The presence of such sites extends beyond the United States have been reported in official Chinese publications dating back years.

In December, Newsweek published an investigation into such sites operating within U.S. territory, as well as on more than 100 sites present in a total of over 50 countries, as included in a report released by the Spain-based NGO Safeguard Defenders. The reporting has prompted investigations from several of the countries listed, including Canada, Germany, Ireland, Japan, the Netherlands and South Korea.

A spokesperson for the Royal Canadian Mounted Police told Newsweek on Tuesday that the "RCMP is actively investigating reports nationally of criminal activity in relation to the so-called 'police' stations."

"The RCMP recognizes that Chinese Canadians are victims of the activity we are investigating," the spokesperson said. "There will be no tolerance for this or any other form of intimidation, harassment, or harmful targeting of diaspora communities or individuals in Canada."

Earlier that same day, a senior official of U.S. President Joe Biden's administration told Newsweek that "the U.S. Government has been clear that we will use all available tools to protect American citizens and other U.S. persons from transnational repression and other forms of foreign malign influence."

"We will not tolerate the PRC Government—or any foreign government—harassing or threatening U.S. persons," the official added.

Chinese officials, however, have consistently maintained that their government and its police force did not engage in such behavior—or any other violations of international law.

"China's police do not engage in 'transnational repression and coercion' against the so-called 'dissidents' and 'dissenters,'" Liu said. "The Chinese government strictly abides by international law, and fully respects the law enforcement sovereignty of other countries."

He argued that "China's public security agencies have made active efforts to sign bilateral law enforcement cooperation agreements with their foreign counterparts," but did so under lawful pretenses, including through participation in "multilateral law enforcement cooperation under the frameworks such as the UN, INTERPOL and Shanghai Cooperation Organization to combat all kinds of transnational criminal activities in accordance with law."

"We resolutely oppose 'long-arm jurisdiction,'" Liu said. "China's role and fruitful participation in international law enforcement cooperation are recognized across the world."

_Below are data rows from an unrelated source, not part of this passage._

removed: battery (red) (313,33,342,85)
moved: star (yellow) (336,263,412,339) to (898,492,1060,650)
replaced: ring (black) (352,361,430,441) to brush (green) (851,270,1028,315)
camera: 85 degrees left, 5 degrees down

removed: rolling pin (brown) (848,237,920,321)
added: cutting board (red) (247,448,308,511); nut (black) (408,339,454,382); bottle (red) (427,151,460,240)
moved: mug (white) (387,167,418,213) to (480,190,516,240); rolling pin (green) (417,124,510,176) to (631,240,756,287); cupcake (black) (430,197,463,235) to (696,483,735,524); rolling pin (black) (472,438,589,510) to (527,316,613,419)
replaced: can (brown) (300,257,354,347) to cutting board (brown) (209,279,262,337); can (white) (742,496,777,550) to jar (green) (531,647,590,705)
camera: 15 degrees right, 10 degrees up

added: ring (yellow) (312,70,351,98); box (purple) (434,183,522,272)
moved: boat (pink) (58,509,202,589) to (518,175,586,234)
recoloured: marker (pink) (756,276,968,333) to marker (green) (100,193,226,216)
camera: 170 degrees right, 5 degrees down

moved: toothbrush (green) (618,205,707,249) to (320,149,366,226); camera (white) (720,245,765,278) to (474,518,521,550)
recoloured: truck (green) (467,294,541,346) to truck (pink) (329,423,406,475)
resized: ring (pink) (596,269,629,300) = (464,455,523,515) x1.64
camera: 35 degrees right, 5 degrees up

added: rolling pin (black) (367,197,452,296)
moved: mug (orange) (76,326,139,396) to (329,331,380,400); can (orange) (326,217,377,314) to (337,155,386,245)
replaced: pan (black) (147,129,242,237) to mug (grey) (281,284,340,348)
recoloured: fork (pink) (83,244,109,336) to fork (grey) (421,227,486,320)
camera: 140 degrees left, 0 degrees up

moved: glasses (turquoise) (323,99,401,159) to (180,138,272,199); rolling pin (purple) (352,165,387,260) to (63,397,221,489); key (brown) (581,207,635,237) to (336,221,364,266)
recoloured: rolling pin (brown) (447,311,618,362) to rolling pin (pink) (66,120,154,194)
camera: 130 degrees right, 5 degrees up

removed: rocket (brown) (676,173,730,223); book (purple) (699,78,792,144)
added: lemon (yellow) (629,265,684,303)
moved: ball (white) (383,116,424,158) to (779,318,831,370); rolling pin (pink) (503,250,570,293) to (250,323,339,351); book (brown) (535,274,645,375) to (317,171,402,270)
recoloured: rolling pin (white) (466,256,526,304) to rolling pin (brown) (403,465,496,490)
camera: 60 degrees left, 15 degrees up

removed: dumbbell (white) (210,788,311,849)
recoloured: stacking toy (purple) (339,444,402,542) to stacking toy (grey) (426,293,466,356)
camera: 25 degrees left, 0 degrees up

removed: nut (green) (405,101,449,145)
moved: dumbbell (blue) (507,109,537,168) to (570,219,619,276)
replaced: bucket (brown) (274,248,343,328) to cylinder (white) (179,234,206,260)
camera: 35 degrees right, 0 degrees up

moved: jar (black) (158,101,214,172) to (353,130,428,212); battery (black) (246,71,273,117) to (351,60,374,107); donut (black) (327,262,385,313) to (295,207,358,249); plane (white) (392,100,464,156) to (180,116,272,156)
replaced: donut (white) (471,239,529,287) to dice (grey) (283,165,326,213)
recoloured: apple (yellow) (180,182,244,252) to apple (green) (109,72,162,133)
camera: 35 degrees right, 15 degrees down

And it was precisely this practice that Liu said China opposed that Beijing was charging Washington with pursuing in light of the recent arrests.

"By initiating prosecution against Chinese citizens under the pretext of 'transnational repression", the U.S. side is exercising long-arm jurisdiction based on fabricated charges," Liu said. "This is sheer political manipulation, and the purpose is to smear China's image. The U.S. side has also been slandering the law-enforcement activities that China conducts under the international law and bilateral agreements."

"This will only embolden more Chinese criminals to seek political asylum in the U.S.," he added, "making the country a 'safe haven' for criminals and ultimately backfiring on the U.S. itself."

And, at a time of already strained relations between the U.S. and China, he predicted further deterioration as a result of the DOJ's actions.

"The U.S.' abuse of judicial and law enforcement means against the Chinese citizens is the real 'transnational repression,'" Liu said, "bringing further damage to the mutual trust between the two countries and bilateral cooperation in the relevant fields."

This is a developing news story. More information will be added as it becomes available.